Sunday, March 4, 2012

[MC-AllEthnic-Recipes] Slow Cooker Ginger Creme Brulee - French

 


* Exported from MasterCook *

Slow Cooker Ginger Creme Brulee

Recipe By :
Serving Size : 4 Preparation Time :0:00
Categories : LowerCarbs Veggie

Amount Measure Ingredient -- Preparation Method
-------- ------------ --------------------------------
2 cups heavy cream
1/2 cup sugar -- plus 4 tablespoons sugar
2 tablespoons grated fresh ginger -- to 3 tablespoons
5 large egg yolks
1 teaspoon vanilla extract

Heat the cream in a medium saucepan over medium heat until small bubbles
appear around the edge. Remove from the heat. Add the 1/2 cup sugar and
the ginger. Stir until the sugar dissolves.

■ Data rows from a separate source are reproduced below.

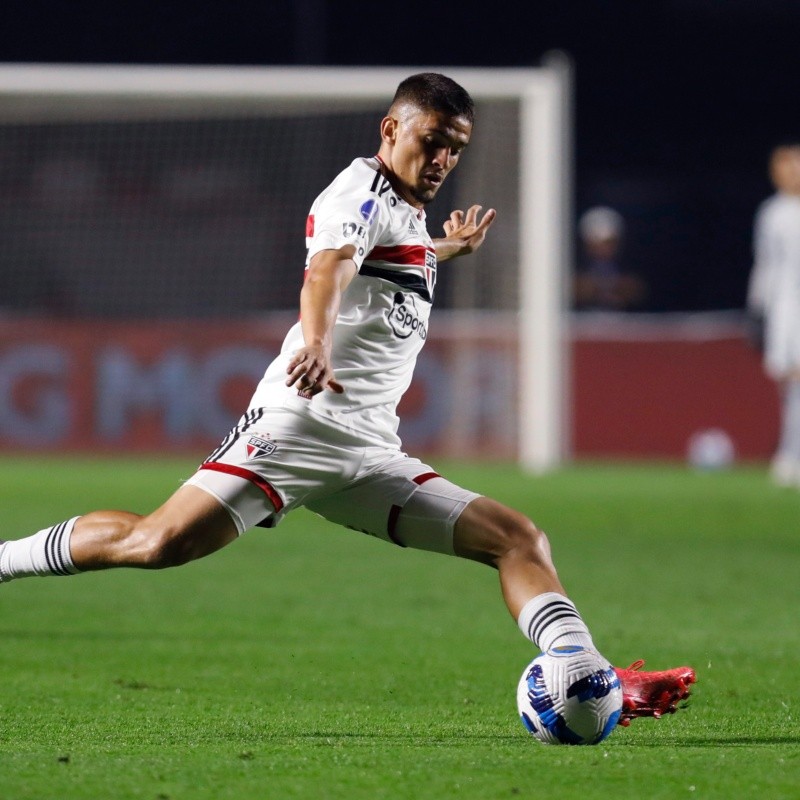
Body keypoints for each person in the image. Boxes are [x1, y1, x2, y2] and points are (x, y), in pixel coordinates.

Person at [0, 73, 694, 731]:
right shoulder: (356, 195)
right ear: (392, 128)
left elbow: (391, 256)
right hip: (301, 427)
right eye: (433, 140)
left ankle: (589, 674)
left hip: (366, 453)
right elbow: (328, 268)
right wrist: (318, 341)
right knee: (157, 542)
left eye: (457, 146)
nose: (445, 157)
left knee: (517, 539)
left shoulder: (404, 214)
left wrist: (443, 248)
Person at [747, 144, 800, 488]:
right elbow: (765, 263)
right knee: (790, 382)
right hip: (785, 306)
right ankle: (790, 453)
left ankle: (789, 456)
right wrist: (757, 307)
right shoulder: (771, 213)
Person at [573, 205, 647, 311]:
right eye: (596, 243)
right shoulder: (575, 266)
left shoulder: (628, 265)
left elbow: (636, 290)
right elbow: (575, 290)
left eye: (609, 242)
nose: (603, 249)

In a medium bowl, whisk the egg yolks until blended. Slowly beat in the
cream mixture and the vanilla. Pour the cream through a fine sieve into
four 6-ounce ramekins.

Place a rack in the insert of a large slow cooker. Place the ramekins on
the rack. Carefully pour hot water around the ramekins to a depth of
1-inch. Cover and cook on high for 2 hours, or until the custard is set
but slightly jiggly in the center.

Uncover and turn off the heat. Leave the ramekins in the cooker until they
are cool enough to handle. Remove the ramekins. Cover and chill for
several hours or overnight.

Just before serving, blot any moisture from the surface of the custards
with a paper towel. Place an oven rack about 3 inches from the boiler and
turn the broiler to high. Place the cups on a baking sheet. Sprinkle the
surface of each custard with 1 tablespoon of the remaining sugar. Place
under the broiler for 2 to 3 minutes, or until browned and bubbling. Watch
them carefully so that they do not burn.

Remove the custards from the oven and let cool for 5 minutes before
serving.

Serves 4

VARIATION: Vanilla Creme Brulee - omit the ginger.

AuthorNote: a hint of fresh ginger adds an intriguing flavor to this
simple but very elegant dessert. The creamy, rich custard is covered with
a caramelized sugar topping. Kitchenware stores sell
small blowtorches that you can use to make the crunchy topping, but
popping the ramekins under the broiler works just fine.

Cuisine:
"French"
Source:
"French Slow Cooker by Michele Scicolone, 2012"
S(Formatted by Chupa Babi):
"Feb 2012"
- - - - - - - - - - - - - - - - - - -

Per Serving (excluding unknown items): 587 Calories; 50g Fat (76.2%
calories from fat); 6g Protein; 29g Carbohydrate; trace Dietary Fiber;
429mg Cholesterol; 54mg Sodium. Exchanges: 1/2 Lean Meat; 0 Vegetable;
1/2 Non-Fat Milk; 9 1/2 Fat; 1 1/2 Other Carbohydrates.